WHAT YOU SHOULD DO.
Repeat everything in the listing exactly, except for the images.

────────────────

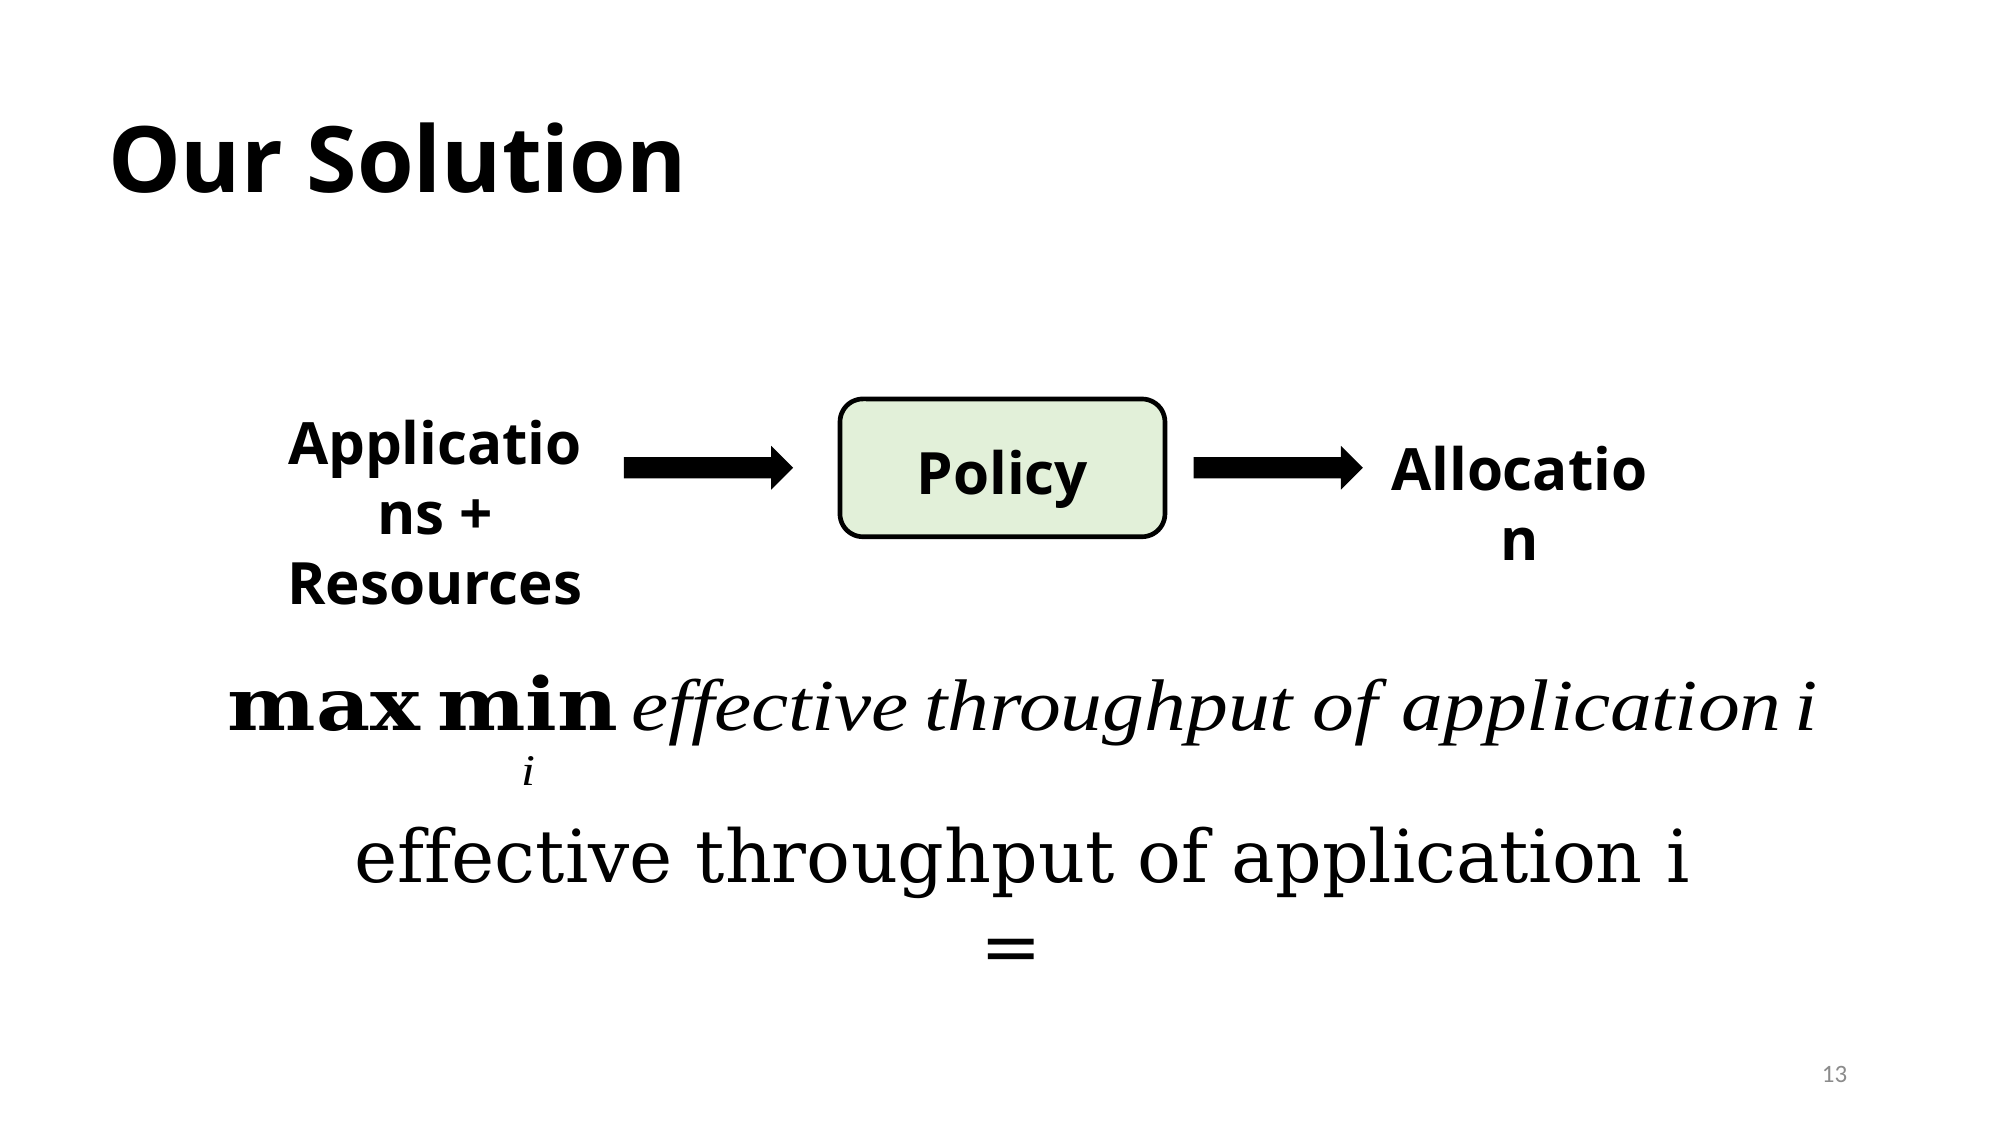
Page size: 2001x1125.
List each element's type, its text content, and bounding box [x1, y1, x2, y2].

text_box Allocation [1368, 424, 1670, 580]
title Our Solution [93, 54, 1819, 272]
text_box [839, 398, 1165, 537]
slide_number 13 [1412, 1042, 1863, 1103]
text_box [623, 445, 794, 490]
text_box [1193, 445, 1363, 490]
text_box Applications + Resources [260, 398, 610, 624]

────────────────

SOLUTION.
Page size: 2001x1125.
List each element's type, its text content, and bounding box [x1, y1, x2, y2].

text_box Allocation [1368, 424, 1670, 580]
title Our Solution [93, 54, 1819, 272]
text_box [839, 398, 1165, 537]
slide_number 13 [1412, 1042, 1863, 1103]
text_box [623, 445, 794, 490]
text_box [1193, 445, 1363, 490]
text_box Applications + Resources [260, 398, 610, 624]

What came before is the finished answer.